What would worry me is inflation. I am already worried about it even though I am 74 and have retirement income close to $100K/year. Yes, it is low now, but 30 years ago, it was getting up to maybe 15%.

The disparity in housing prices is enormous. My house is 1300 Sq Ft (plus basement) and the guy two doors down just sold the identical house for nearly $750K.

Now I understand there are places in the upper midwest where you can get a house for almost nothing.

Shop carefully, understand what you buy and remember that the annuity is only as good as the insurance company behind it.

Often, annuities are a better deal for the salesman…

I would hope that the recommendation was for a single premium immediate annuity. For all other types, the salesman comes out best. An SPIA pays a guaranteed income for life. This can be level, or you can have it increasing by a set percentage or by inflation.

With large amounts of money you should buy annuities from several different companies so that you do not lose everything if the company goes under.

I just got some online quotes (I’d give you a link, but you would have to be a Vanguard client to use it) and an inflation-adjusted annuity for a 48-year old will initially pay about 6% The down side is that you have spent all the money.
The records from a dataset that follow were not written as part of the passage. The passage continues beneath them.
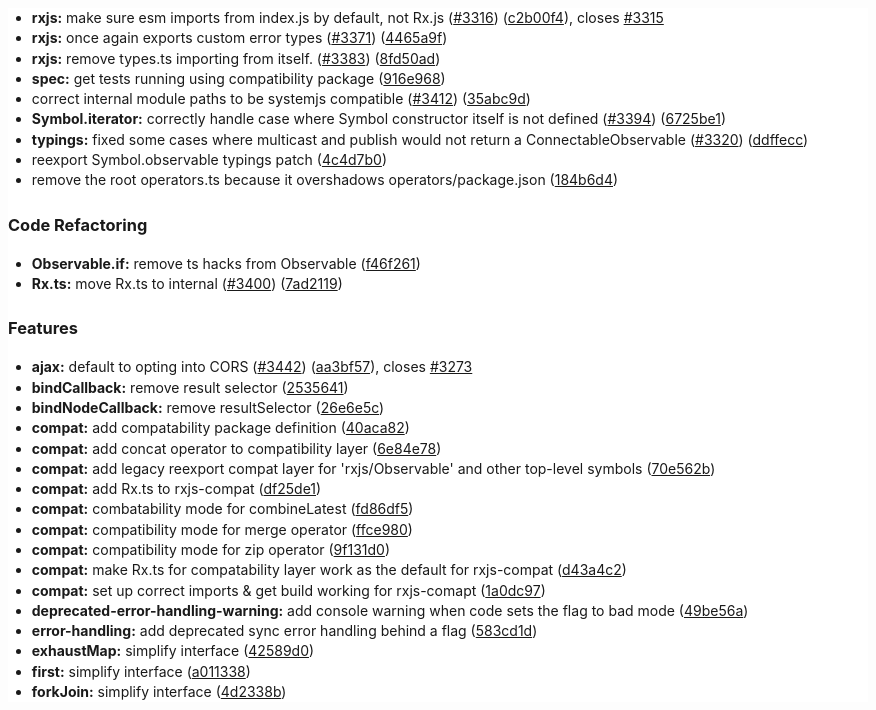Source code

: * **rxjs:** make sure esm imports from index.js by default, not Rx.js ([#3316](https://github.com/ReactiveX/RxJS/issues/3316)) ([c2b00f4](https://github.com/ReactiveX/RxJS/commit/c2b00f4)), closes [#3315](https://github.com/ReactiveX/RxJS/issues/3315)
* **rxjs:** once again exports custom error types ([#3371](https://github.com/ReactiveX/RxJS/issues/3371)) ([4465a9f](https://github.com/ReactiveX/RxJS/commit/4465a9f))
* **rxjs:** remove types.ts importing from itself. ([#3383](https://github.com/ReactiveX/RxJS/issues/3383)) ([8fd50ad](https://github.com/ReactiveX/RxJS/commit/8fd50ad))
* **spec:** get tests running using compatibility package ([916e968](https://github.com/ReactiveX/RxJS/commit/916e968))
* correct internal module paths to be systemjs compatible ([#3412](https://github.com/ReactiveX/RxJS/issues/3412)) ([35abc9d](https://github.com/ReactiveX/RxJS/commit/35abc9d))
* **Symbol.iterator:** correctly handle case where Symbol constructor itself is not defined ([#3394](https://github.com/ReactiveX/RxJS/issues/3394)) ([6725be1](https://github.com/ReactiveX/RxJS/commit/6725be1))
* **typings:** fixed some cases where multicast and publish would not return a ConnectableObservable ([#3320](https://github.com/ReactiveX/RxJS/issues/3320)) ([ddffecc](https://github.com/ReactiveX/RxJS/commit/ddffecc))
* reexport Symbol.observable typings patch ([4c4d7b0](https://github.com/ReactiveX/RxJS/commit/4c4d7b0))
* remove the root operators.ts because it overshadows operators/package.json ([184b6d4](https://github.com/ReactiveX/RxJS/commit/184b6d4))


### Code Refactoring

* **Observable.if:** remove ts hacks from Observable ([f46f261](https://github.com/ReactiveX/RxJS/commit/f46f261))
* **Rx.ts:** move Rx.ts to internal ([#3400](https://github.com/ReactiveX/RxJS/issues/3400)) ([7ad2119](https://github.com/ReactiveX/RxJS/commit/7ad2119))


### Features

* **ajax:** default to opting into CORS ([#3442](https://github.com/ReactiveX/RxJS/issues/3442)) ([aa3bf57](https://github.com/ReactiveX/RxJS/commit/aa3bf57)), closes [#3273](https://github.com/ReactiveX/RxJS/issues/3273)
* **bindCallback:** remove result selector ([2535641](https://github.com/ReactiveX/RxJS/commit/2535641))
* **bindNodeCallback:** remove resultSelector ([26e6e5c](https://github.com/ReactiveX/RxJS/commit/26e6e5c))
* **compat:** add compatability package definition ([40aca82](https://github.com/ReactiveX/RxJS/commit/40aca82))
* **compat:** add concat operator to compatibility layer ([6e84e78](https://github.com/ReactiveX/RxJS/commit/6e84e78))
* **compat:** add legacy reexport compat layer for 'rxjs/Observable' and other top-level symbols ([70e562b](https://github.com/ReactiveX/RxJS/commit/70e562b))
* **compat:** add Rx.ts to rxjs-compat ([df25de1](https://github.com/ReactiveX/RxJS/commit/df25de1))
* **compat:** combatability mode for combineLatest ([fd86df5](https://github.com/ReactiveX/RxJS/commit/fd86df5))
* **compat:** compatibility mode for merge operator ([ffce980](https://github.com/ReactiveX/RxJS/commit/ffce980))
* **compat:** compatibility mode for zip operator ([9f131d0](https://github.com/ReactiveX/RxJS/commit/9f131d0))
* **compat:** make Rx.ts for compatability layer work as the default for rxjs-compat ([d43a4c2](https://github.com/ReactiveX/RxJS/commit/d43a4c2))
* **compat:** set up correct imports & get build working for rxjs-comapt ([1a0dc97](https://github.com/ReactiveX/RxJS/commit/1a0dc97))
* **deprecated-error-handling-warning:** add console warning when code sets the flag to bad mode ([49be56a](https://github.com/ReactiveX/RxJS/commit/49be56a))
* **error-handling:** add deprecated sync error handling behind a flag ([583cd1d](https://github.com/ReactiveX/RxJS/commit/583cd1d))
* **exhaustMap:** simplify interface ([42589d0](https://github.com/ReactiveX/RxJS/commit/42589d0))
* **first:** simplify interface ([a011338](https://github.com/ReactiveX/RxJS/commit/a011338))
* **forkJoin:** simplify interface ([4d2338b](https://github.com/ReactiveX/RxJS/commit/4d2338b))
If you die the day after you take out the annuity, it is all gone - your heirs get nothing.

An immediate annuity can be a sensible part of the picture, but I wouldn’t put all the money into it.

Paying off a mortgage may or may not be a good idea. It depends on the rate of return you can get on your capital, vs the rate of interest you’re paying on the mortgage. For instance, if you can refinance with a fairly low mortgage interest rate (say, 4.5%) then the expectation is that MOST years in the future your money will earn significantly more than that. Plus, of course, the interest on the mortgage is deductible on your taxes (I’m assuming you’re US-based.) So, paying off the mortgage is not necessarily the best thing to do financially.

Second, I would avoid annuities. The interest rate tends to be very low, which means the purchase price is high. You would do better with secure investments.

Remember that you’re not just talking about he next five years. At 48, you need to plan for the next 40 years (or longer.) You need NOT to be tied into something like an annuity, which may sound good now but over the long haul will not prove reasonable.

Could you provide the numbers that lead you to this conclusion? Not trying to debate it, just curious.

Based on DJIA numbers, and if I’m doing my math right, that number is more like 6.3% per year for the 20 years ending yesterday … and most of that was growth during the 1990s. Going back 10 years gets you more like 2% per year, so unless we have a super decade ahead of us, we’re not going to get to that 10% rolling 20-year period average for a long, long time.

Convert it to cash and put it under the mattress or bury in the yard until September. Otherwise, if the US defaults on August 2nd, the amount you will have invested will take a critical hit.